## Exercise requirements:
Copy out the text lines from every entry below without altering them, and leave the pictures out of your answer.

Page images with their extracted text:

══════════

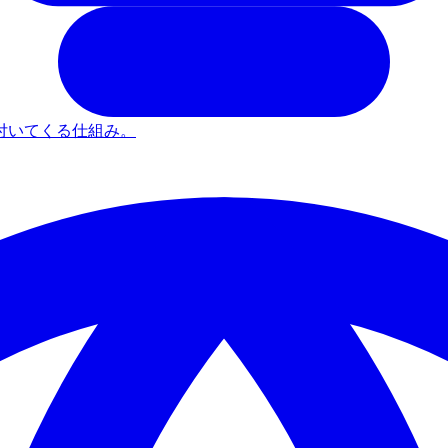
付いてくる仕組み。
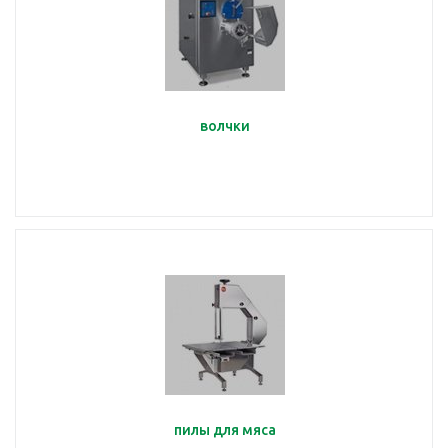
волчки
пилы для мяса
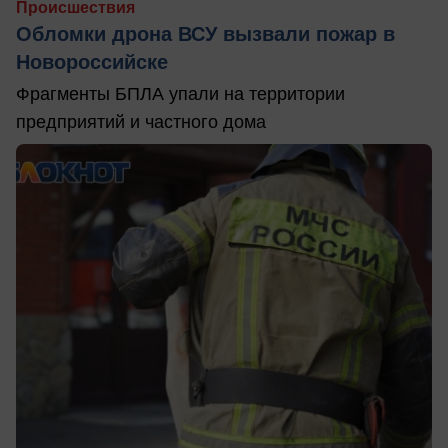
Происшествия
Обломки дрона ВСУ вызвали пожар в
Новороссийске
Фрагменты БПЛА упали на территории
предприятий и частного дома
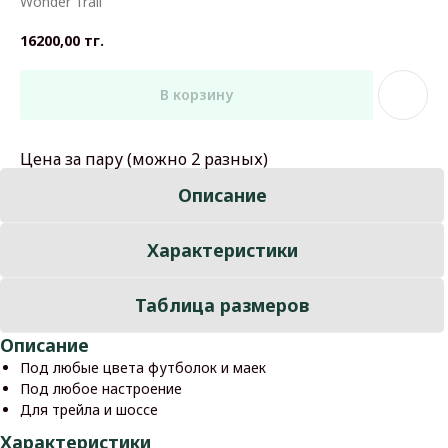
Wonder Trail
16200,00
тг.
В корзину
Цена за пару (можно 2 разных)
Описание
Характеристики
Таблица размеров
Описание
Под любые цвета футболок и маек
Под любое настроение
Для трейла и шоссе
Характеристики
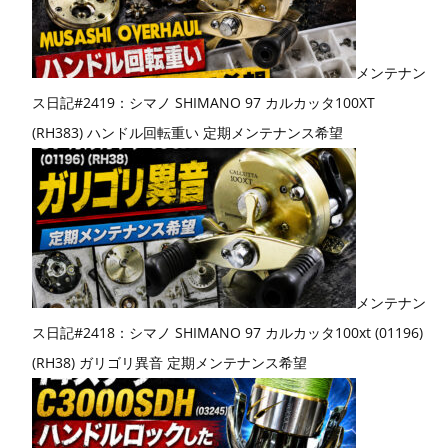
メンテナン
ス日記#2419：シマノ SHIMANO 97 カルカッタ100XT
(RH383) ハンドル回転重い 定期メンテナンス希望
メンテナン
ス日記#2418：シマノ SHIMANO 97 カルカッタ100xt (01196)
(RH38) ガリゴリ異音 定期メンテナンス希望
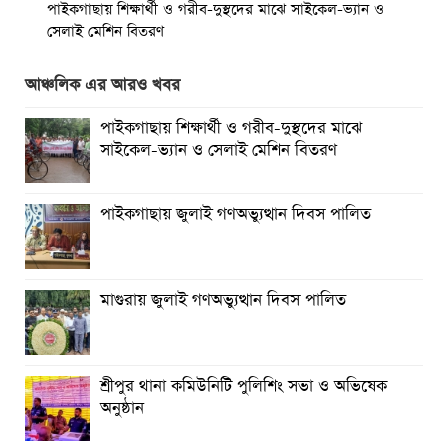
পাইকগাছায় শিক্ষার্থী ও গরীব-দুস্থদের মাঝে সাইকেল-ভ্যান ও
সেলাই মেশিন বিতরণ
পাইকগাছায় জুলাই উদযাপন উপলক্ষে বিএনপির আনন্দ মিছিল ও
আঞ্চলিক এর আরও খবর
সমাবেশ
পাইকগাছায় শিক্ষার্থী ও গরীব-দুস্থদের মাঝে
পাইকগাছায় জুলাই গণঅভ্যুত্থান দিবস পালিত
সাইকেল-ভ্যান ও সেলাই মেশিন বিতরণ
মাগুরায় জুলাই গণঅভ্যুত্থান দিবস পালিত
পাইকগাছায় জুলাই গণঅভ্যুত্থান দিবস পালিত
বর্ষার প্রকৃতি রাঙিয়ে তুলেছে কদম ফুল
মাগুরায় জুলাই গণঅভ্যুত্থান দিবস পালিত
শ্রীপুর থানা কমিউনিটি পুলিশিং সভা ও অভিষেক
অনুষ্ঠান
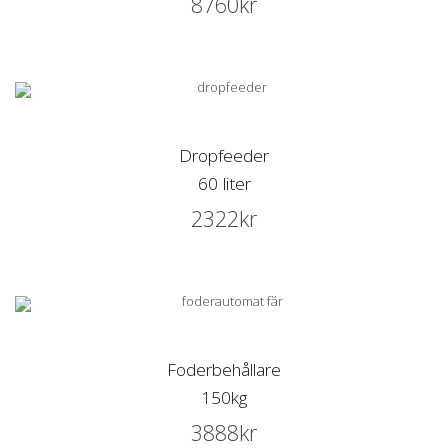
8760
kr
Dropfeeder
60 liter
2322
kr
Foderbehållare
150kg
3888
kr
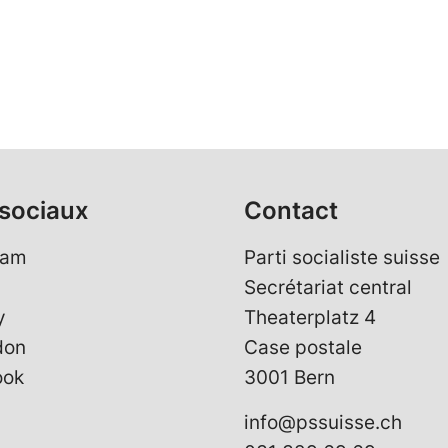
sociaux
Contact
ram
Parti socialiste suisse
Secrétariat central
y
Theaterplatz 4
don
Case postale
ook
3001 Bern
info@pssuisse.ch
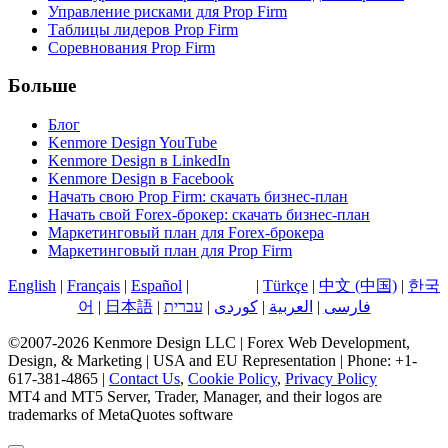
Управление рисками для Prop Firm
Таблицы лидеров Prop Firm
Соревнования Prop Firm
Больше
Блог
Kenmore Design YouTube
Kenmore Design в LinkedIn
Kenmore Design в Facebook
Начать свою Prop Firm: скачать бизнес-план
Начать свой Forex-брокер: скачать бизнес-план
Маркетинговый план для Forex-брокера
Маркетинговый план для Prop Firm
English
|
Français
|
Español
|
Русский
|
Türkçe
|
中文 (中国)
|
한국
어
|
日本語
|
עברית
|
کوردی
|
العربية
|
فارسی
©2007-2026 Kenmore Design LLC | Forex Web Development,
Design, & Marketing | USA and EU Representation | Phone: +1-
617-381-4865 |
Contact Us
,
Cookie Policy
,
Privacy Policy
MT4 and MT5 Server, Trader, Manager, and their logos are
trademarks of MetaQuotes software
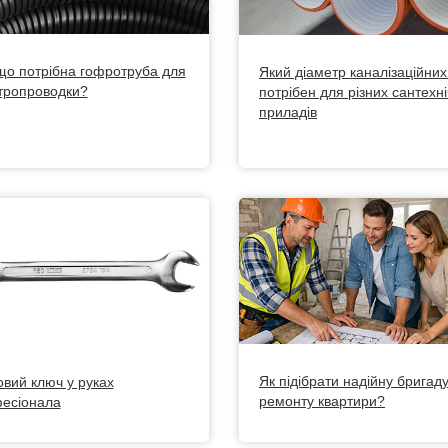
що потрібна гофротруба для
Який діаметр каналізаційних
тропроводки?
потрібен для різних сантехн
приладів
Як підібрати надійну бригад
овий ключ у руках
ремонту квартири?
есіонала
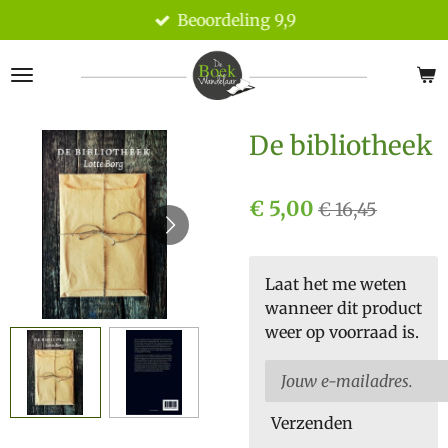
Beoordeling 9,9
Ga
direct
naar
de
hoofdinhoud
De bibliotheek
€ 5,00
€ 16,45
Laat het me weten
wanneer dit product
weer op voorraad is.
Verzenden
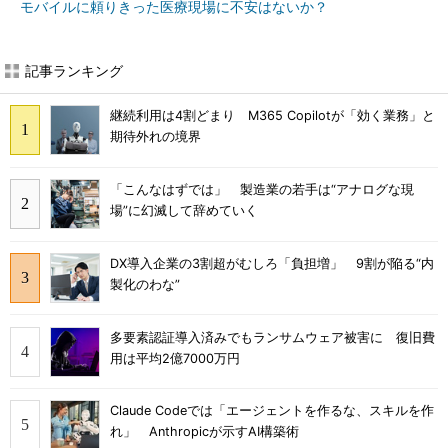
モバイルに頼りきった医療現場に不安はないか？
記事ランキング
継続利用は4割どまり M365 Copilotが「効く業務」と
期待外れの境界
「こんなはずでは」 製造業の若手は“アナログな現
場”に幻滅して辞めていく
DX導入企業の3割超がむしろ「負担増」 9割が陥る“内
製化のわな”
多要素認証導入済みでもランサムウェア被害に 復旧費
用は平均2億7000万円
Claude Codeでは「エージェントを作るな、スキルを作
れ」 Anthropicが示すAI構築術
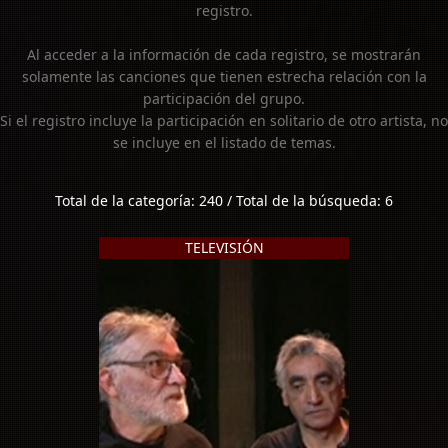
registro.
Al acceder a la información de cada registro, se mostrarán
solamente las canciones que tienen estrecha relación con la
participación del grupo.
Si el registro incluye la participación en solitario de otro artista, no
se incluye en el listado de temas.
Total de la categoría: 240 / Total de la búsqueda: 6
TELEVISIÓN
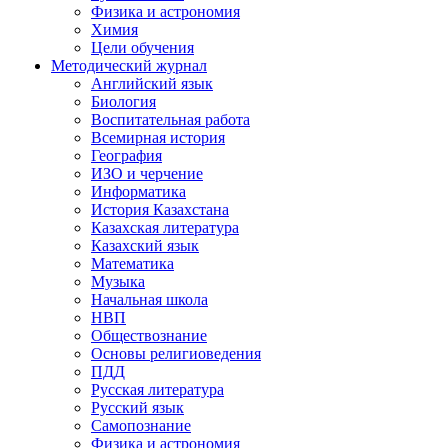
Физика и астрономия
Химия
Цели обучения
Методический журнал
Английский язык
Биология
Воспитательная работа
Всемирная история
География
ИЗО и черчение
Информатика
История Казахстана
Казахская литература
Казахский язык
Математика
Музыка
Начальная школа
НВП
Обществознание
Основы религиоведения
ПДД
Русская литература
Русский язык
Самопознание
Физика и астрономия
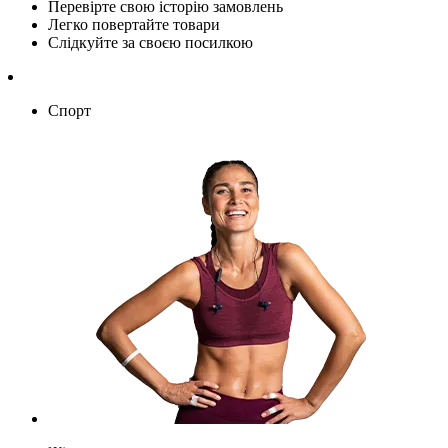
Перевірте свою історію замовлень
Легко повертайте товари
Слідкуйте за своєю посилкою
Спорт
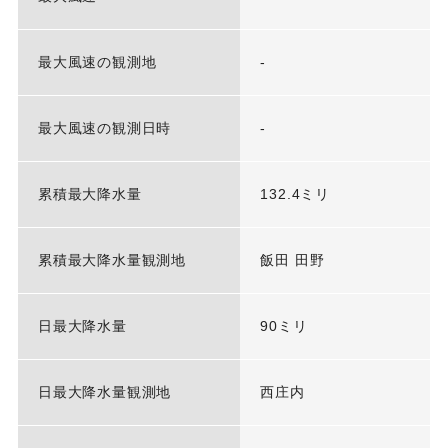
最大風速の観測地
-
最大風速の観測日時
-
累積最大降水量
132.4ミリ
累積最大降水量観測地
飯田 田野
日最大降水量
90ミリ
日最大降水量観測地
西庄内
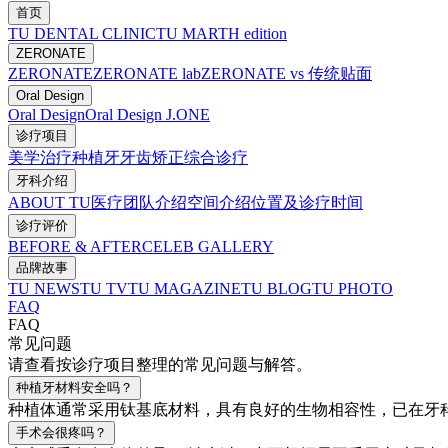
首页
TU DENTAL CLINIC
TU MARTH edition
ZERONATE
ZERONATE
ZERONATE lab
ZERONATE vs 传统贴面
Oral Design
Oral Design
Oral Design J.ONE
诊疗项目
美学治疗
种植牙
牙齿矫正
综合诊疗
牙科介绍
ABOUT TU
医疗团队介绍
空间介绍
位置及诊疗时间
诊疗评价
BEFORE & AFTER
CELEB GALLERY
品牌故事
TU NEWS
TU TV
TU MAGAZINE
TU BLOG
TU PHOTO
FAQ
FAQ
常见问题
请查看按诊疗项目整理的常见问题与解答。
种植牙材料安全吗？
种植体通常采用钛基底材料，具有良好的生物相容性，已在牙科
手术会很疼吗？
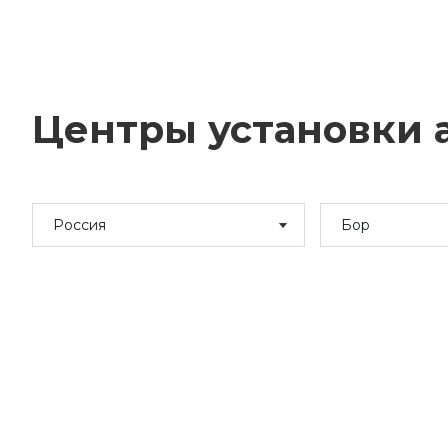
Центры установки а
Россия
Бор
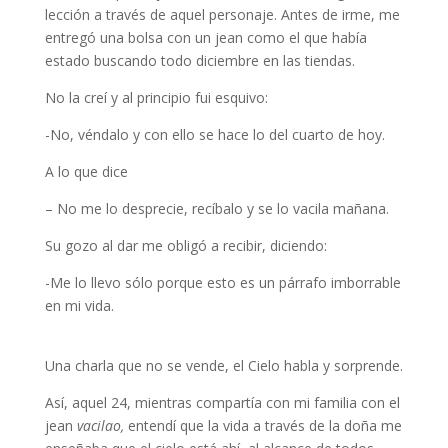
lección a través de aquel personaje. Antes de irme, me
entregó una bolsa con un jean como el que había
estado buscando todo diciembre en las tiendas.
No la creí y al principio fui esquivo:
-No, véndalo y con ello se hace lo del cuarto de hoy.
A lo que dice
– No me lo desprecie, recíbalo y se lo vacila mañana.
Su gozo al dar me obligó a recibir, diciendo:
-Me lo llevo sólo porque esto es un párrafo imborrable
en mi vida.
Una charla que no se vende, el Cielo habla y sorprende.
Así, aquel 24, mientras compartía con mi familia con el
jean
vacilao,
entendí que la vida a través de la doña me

══════════

## Answer:
付いてくる仕組み。
волчки
пилы для мяса
Происшествия
Обломки дрона ВСУ вызвали пожар в
Новороссийске
Фрагменты БПЛА упали на территории
предприятий и частного дома
Wonder Trail
16200,00
тг.
В корзину
Цена за пару (можно 2 разных)
Описание
Характеристики
Таблица размеров
Описание
Под любые цвета футболок и маек
Под любое настроение
Для трейла и шоссе
Характеристики
メンテナン
ス日記#2419：シマノ SHIMANO 97 カルカッタ100XT
(RH383) ハンドル回転重い 定期メンテナンス希望
メンテナン
ス日記#2418：シマノ SHIMANO 97 カルカッタ100xt (01196)
(RH38) ガリゴリ異音 定期メンテナンス希望
পাইকগাছায় শিক্ষার্থী ও গরীব-দুস্থদের মাঝে সাইকেল-ভ্যান ও
সেলাই মেশিন বিতরণ
পাইকগাছায় জুলাই উদযাপন উপলক্ষে বিএনপির আনন্দ মিছিল ও
আঞ্চলিক এর আরও খবর
সমাবেশ
পাইকগাছায় শিক্ষার্থী ও গরীব-দুস্থদের মাঝে
পাইকগাছায় জুলাই গণঅভ্যুত্থান দিবস পালিত
সাইকেল-ভ্যান ও সেলাই মেশিন বিতরণ
মাগুরায় জুলাই গণঅভ্যুত্থান দিবস পালিত
পাইকগাছায় জুলাই গণঅভ্যুত্থান দিবস পালিত
বর্ষার প্রকৃতি রাঙিয়ে তুলেছে কদম ফুল
মাগুরায় জুলাই গণঅভ্যুত্থান দিবস পালিত
শ্রীপুর থানা কমিউনিটি পুলিশিং সভা ও অভিষেক
অনুষ্ঠান
8760
kr
Dropfeeder
60 liter
2322
kr
Foderbehållare
150kg
3888
kr
sociaux
Contact
ram
Parti socialiste suisse
Secrétariat central
y
Theaterplatz 4
don
Case postale
ook
3001 Bern
info@pssuisse.ch
Управление рисками для Prop Firm
Таблицы лидеров Prop Firm
Соревнования Prop Firm
Больше
Блог
Kenmore Design YouTube
Kenmore Design в LinkedIn
Kenmore Design в Facebook
Начать свою Prop Firm: скачать бизнес-план
Начать свой Forex-брокер: скачать бизнес-план
Маркетинговый план для Forex-брокера
Маркетинговый план для Prop Firm
English
|
Français
|
Español
|
Русский
|
Türkçe
|
中文 (中国)
|
한국
어
|
日本語
|
עברית
|
کوردی
|
العربية
|
فارسی
©2007-2026 Kenmore Design LLC | Forex Web Development,
Design, & Marketing | USA and EU Representation | Phone: +1-
617-381-4865 |
Contact Us
,
Cookie Policy
,
Privacy Policy
MT4 and MT5 Server, Trader, Manager, and their logos are
trademarks of MetaQuotes software
що потрібна гофротруба для
Який діаметр каналізаційних
тропроводки?
потрібен для різних сантехн
приладів
Як підібрати надійну бригад
овий ключ у руках
ремонту квартири?
есіонала
Beoordeling 9,9
Ga
direct
naar
de
hoofdinhoud
De bibliotheek
€ 5,00
€ 16,45
Laat het me weten
wanneer dit product
weer op voorraad is.
Verzenden
モバイルに頼りきった医療現場に不安はないか？
記事ランキング
継続利用は4割どまり M365 Copilotが「効く業務」と
期待外れの境界
「こんなはずでは」 製造業の若手は“アナログな現
場”に幻滅して辞めていく
DX導入企業の3割超がむしろ「負担増」 9割が陥る“内
製化のわな”
多要素認証導入済みでもランサムウェア被害に 復旧費
用は平均2億7000万円
Claude Codeでは「エージェントを作るな、スキルを作
れ」 Anthropicが示すAI構築術
registro.
Al acceder a la información de cada registro, se mostrarán
solamente las canciones que tienen estrecha relación con la
participación del grupo.
Si el registro incluye la participación en solitario de otro artista, no
se incluye en el listado de temas.
Total de la categoría: 240 / Total de la búsqueda: 6
TELEVISIÓN
Физика и астрономия
Химия
Цели обучения
Методический журнал
Английский язык
Биология
Воспитательная работа
Всемирная история
География
ИЗО и черчение
Информатика
История Казахстана
Казахская литература
Казахский язык
Математика
Музыка
Начальная школа
НВП
Обществознание
Основы религиоведения
ПДД
Русская литература
Русский язык
Самопознание
Физика и астрономия
Перевірте свою історію замовлень
Легко повертайте товари
Слідкуйте за своєю посилкою
Спорт
最大風速の観測地
-
最大風速の観測日時
-
累積最大降水量
132.4ミリ
累積最大降水量観測地
飯田 田野
日最大降水量
90ミリ
日最大降水量観測地
西庄内
首页
TU DENTAL CLINIC
TU MARTH edition
ZERONATE
ZERONATE
ZERONATE lab
ZERONATE vs 传统贴面
Oral Design
Oral Design
Oral Design J.ONE
诊疗项目
美学治疗
种植牙
牙齿矫正
综合诊疗
牙科介绍
ABOUT TU
医疗团队介绍
空间介绍
位置及诊疗时间
诊疗评价
BEFORE & AFTER
CELEB GALLERY
品牌故事
TU NEWS
TU TV
TU MAGAZINE
TU BLOG
TU PHOTO
FAQ
FAQ
常见问题
请查看按诊疗项目整理的常见问题与解答。
种植牙材料安全吗？
种植体通常采用钛基底材料，具有良好的生物相容性，已在牙科
手术会很疼吗？
Центры установки а
Россия
Бор
lección a través de aquel personaje. Antes de irme, me
entregó una bolsa con un jean como el que había
estado buscando todo diciembre en las tiendas.
No la creí y al principio fui esquivo:
-No, véndalo y con ello se hace lo del cuarto de hoy.
A lo que dice
– No me lo desprecie, recíbalo y se lo vacila mañana.
Su gozo al dar me obligó a recibir, diciendo:
-Me lo llevo sólo porque esto es un párrafo imborrable
en mi vida.
Una charla que no se vende, el Cielo habla y sorprende.
Así, aquel 24, mientras compartía con mi familia con el
jean
vacilao,
entendí que la vida a través de la doña me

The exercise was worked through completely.